Text under study:
=====

Classical heritages

Richard Gombrich richard.gombrich at BALLIOL.OX.AC.UK
Thu Mar 19 15:38:16 UTC 2009


Dear colleagues,  I remember that the late Prof. David Pingree once  
said to me in conversation that there were about 30,000 surviving mss  
of ancient Greek, a smaller number of Latin, and several million of  
Sanskrit.  The trouble is, of course, that one is never comparing like  
with like.  Almost all the surviving Sanskrit mss have been produced  
within the last millennium; the vast majority, indeed, within the last  
half millennium.  The production of mss in Latin and Greek was coming  
to an end 500 years ago, and I believe that virtually no texts  
physically survive from classical antiquity.  Inscriptions of course  
are negligible in physical quantity compared to the kind of texts I  
mean.

=====

Entries supplied:

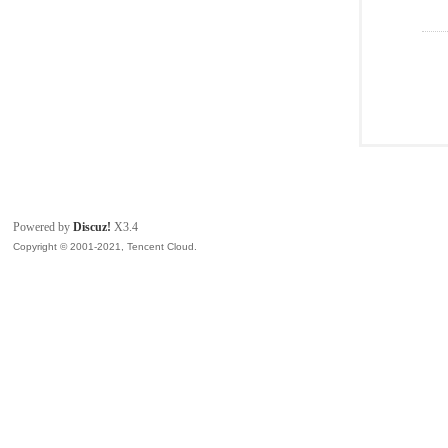
Powered by
Discuz!
X3.4
Copyright © 2001-2021, Tencent Cloud.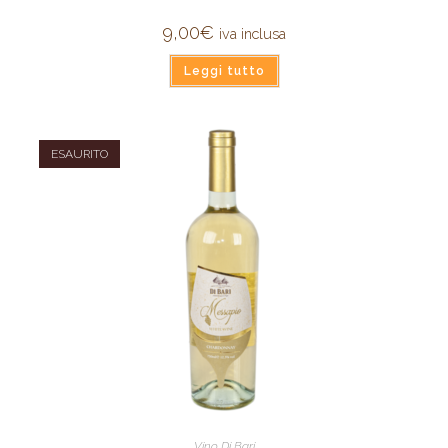
9,00
€
iva inclusa
Leggi tutto
ESAURITO
Vino Di Bari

=====

About this task:
In the message titled "Classical heritages," about how many surviving manuscripts of ancient Greek did David Pingree say there were?

Response below:
About 30,000.